• [Text for analysis]
What is the best (and fastest) way to retrieve a random row using Linq to SQL when I have a condition, e.g. some field must be true?
I have random function query against DataTable
s:
var result = (from result in dt.AsEnumerable()
order by Guid.NewGuid()
select result).Take(3);
If the purpose of getting random rows is sampling, I have talked very briefly here about a nice approach from Larson et al., Microsoft Research team where they have developed a sampling framework for Sql Server using materialized views. There is a link to the actual paper also.
If you use LINQPad, switch to C# program mode and do this way:
void Main()
{
YourTable.OrderBy(v => Random()).FirstOrDefault.Dump();
}
[Function(Name = "NEWID", IsComposable = true)]
public Guid Random()
{
throw new NotImplementedException();
}
Another sample for Entity Framework:
var customers = db.Customers
.Where(c => c.IsActive)
.OrderBy(c => Guid.NewGuid())
.FirstOrDefault();
This does not work with LINQ to SQL. The OrderBy
is simply being dropped.
Using LINQ to SQL in LINQPad as C# statements look like
IEnumerable<Customer> customers = this.ExecuteQuery<Customer>(@"SELECT top 10 * from [Customers] order by newid()");
customers.Dump();
The generated SQL is
SELECT top 10 * from [Customers] order by newid()
EDIT: I've only just noticed this is LINQ to SQL, not LINQ to Objects. Use Marc's code to get the database to do this for you. I've left this answer here as a potential point of interest for LINQ to Objects.
Strangely enough, you don't actually need to get the count. You do, however, need to fetch every element unless you get the count.
What you can do is keep the idea of a "current" value and the current count. When you fetch the next value, take a random number and replace the "current" with "new" with a probability of 1/n where n is the count.

• [Dataset excerpts]
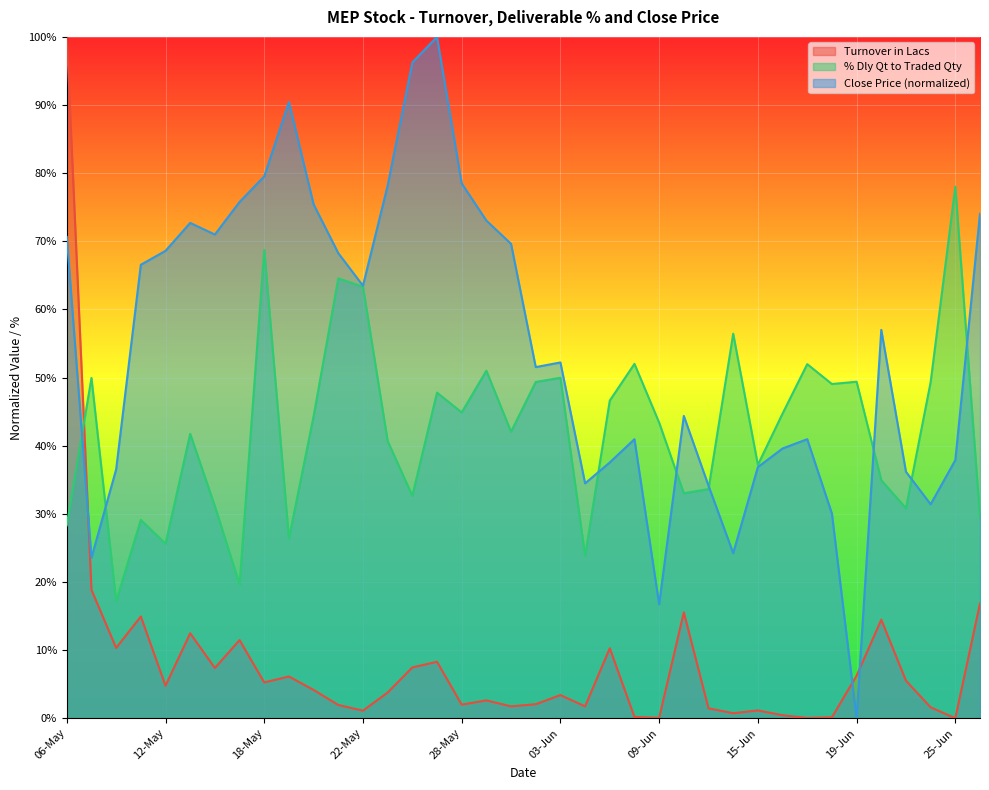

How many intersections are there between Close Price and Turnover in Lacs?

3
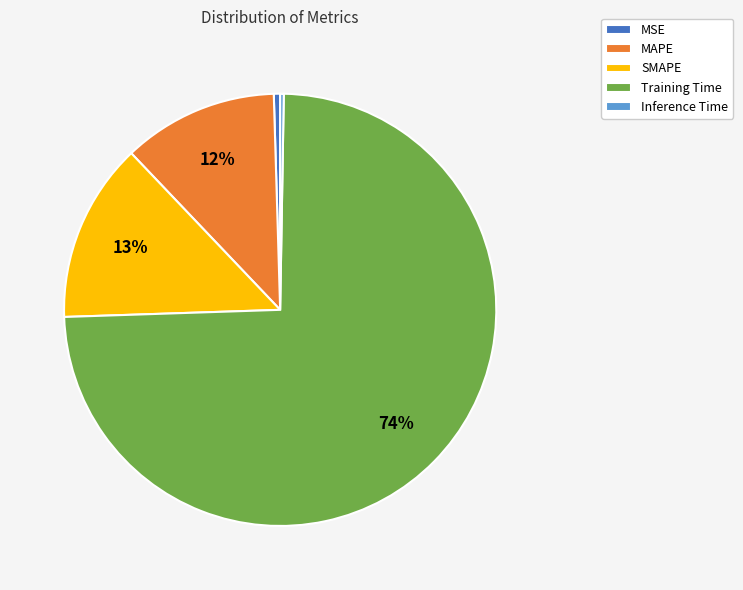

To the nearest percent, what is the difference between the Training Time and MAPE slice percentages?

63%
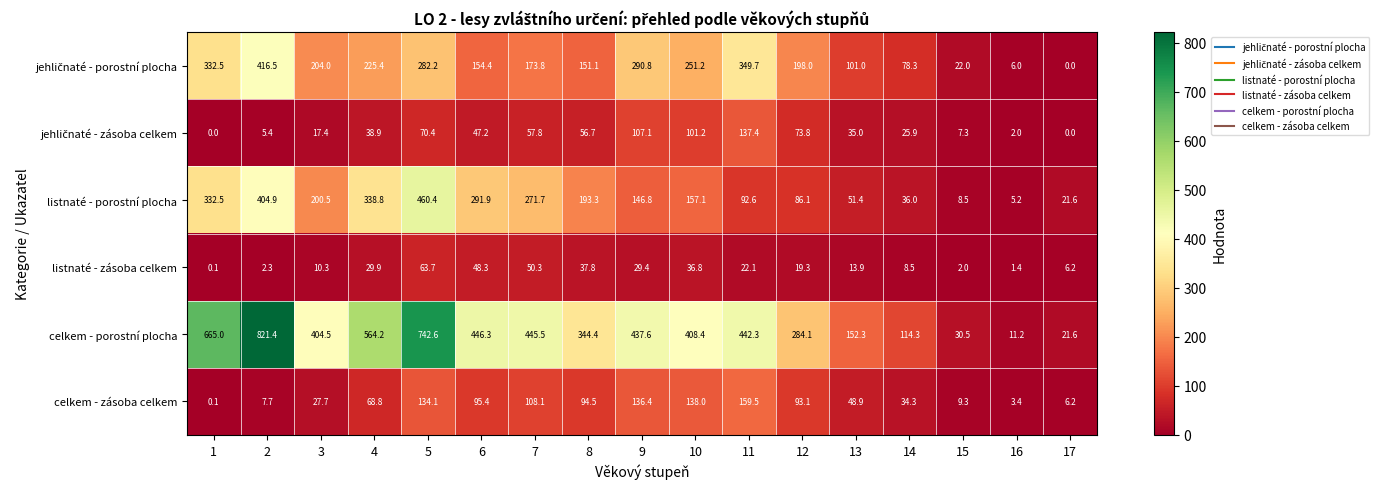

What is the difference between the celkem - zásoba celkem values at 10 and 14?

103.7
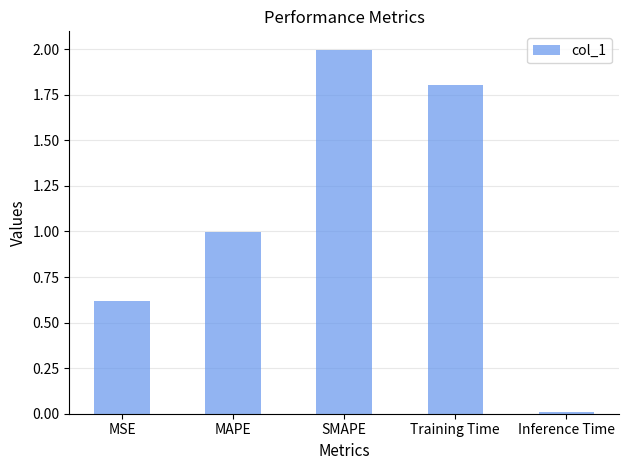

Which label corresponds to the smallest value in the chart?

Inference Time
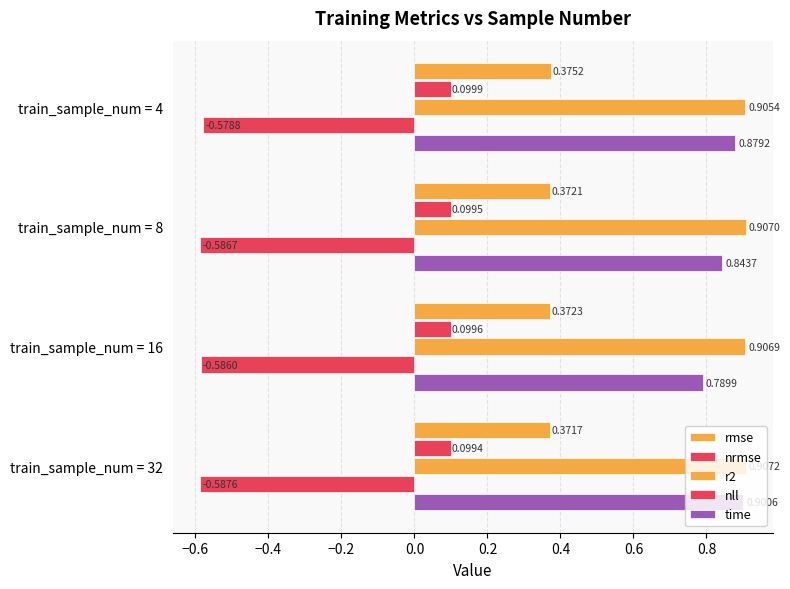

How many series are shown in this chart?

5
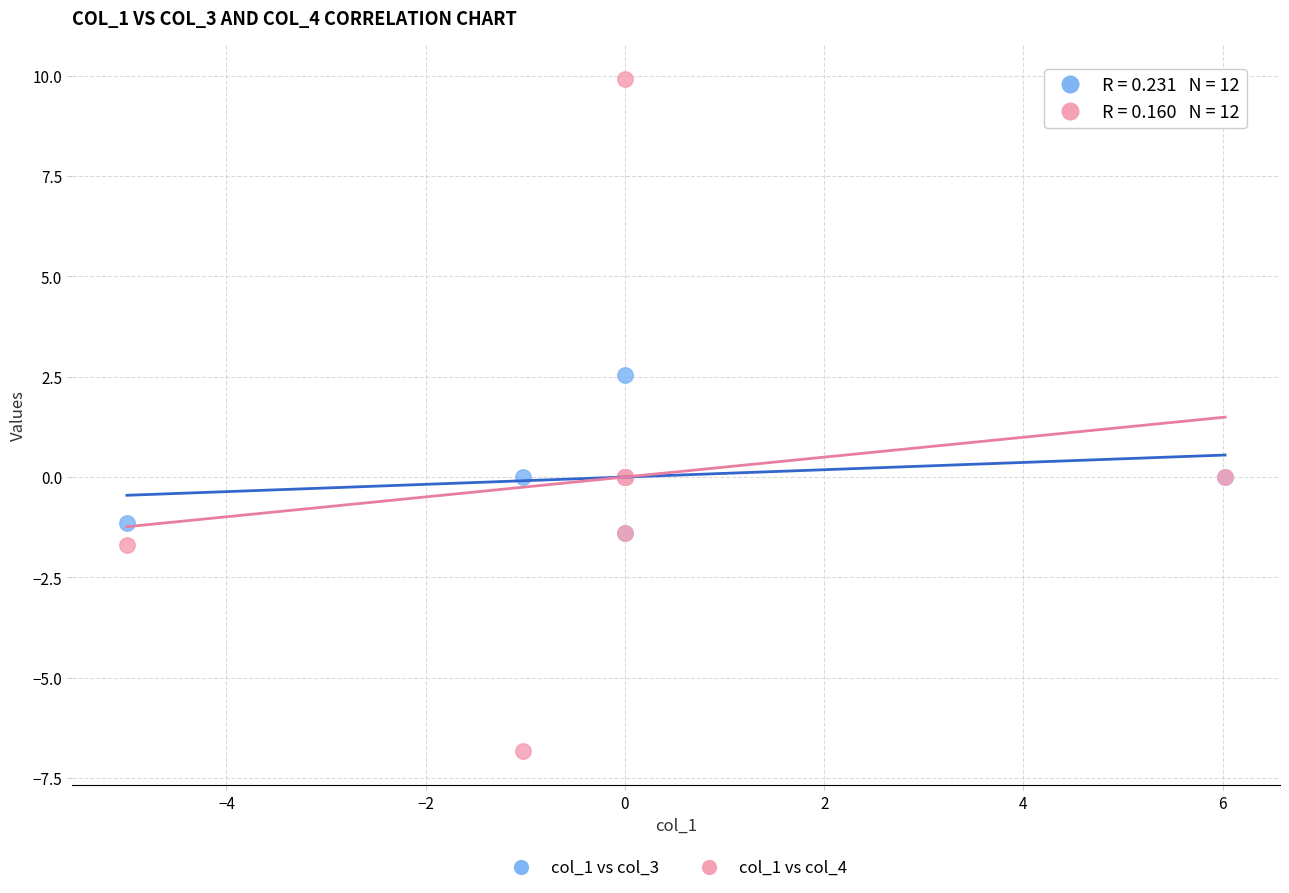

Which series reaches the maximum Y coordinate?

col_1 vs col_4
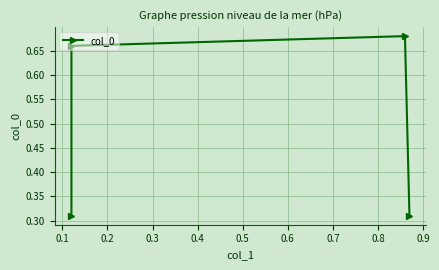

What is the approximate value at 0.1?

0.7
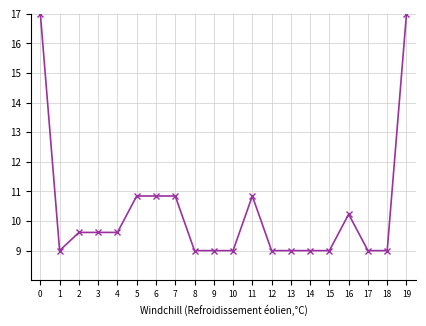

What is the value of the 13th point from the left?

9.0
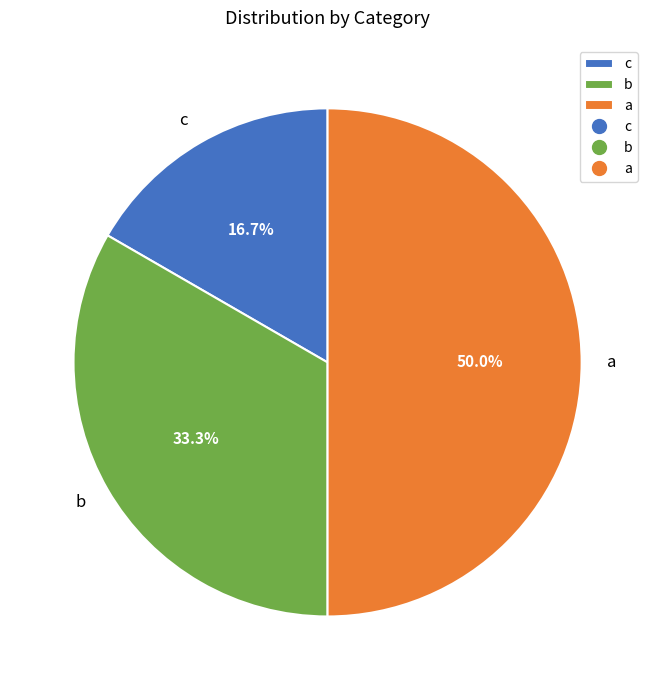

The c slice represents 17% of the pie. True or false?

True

• [Questions to answer]
1/ Please retype the part of the LINQ to SQL thread that opens with the words containing "What is the" and closes with "public Guid Random()".
2/ Translate into Spanish this sentence from the LINQ to SQL thread: "Strangely enough, you don't actually need to get the count."

• [Solutions to the problems]
1/
What is the best (and fastest) way to retrieve a random row using Linq to SQL when I have a condition, e.g. some field must be true?
I have random function query against DataTable
s:
var result = (from result in dt.AsEnumerable()
order by Guid.NewGuid()
select result).Take(3);
If the purpose of getting random rows is sampling, I have talked very briefly here about a nice approach from Larson et al., Microsoft Research team where they have developed a sampling framework for Sql Server using materialized views. There is a link to the actual paper also.
If you use LINQPad, switch to C# program mode and do this way:
void Main()
{
YourTable.OrderBy(v => Random()).FirstOrDefault.Dump();
}
[Function(Name = "NEWID", IsComposable = true)]
public Guid Random()

2/ Curiosamente, en realidad no necesitas obtener el recuento.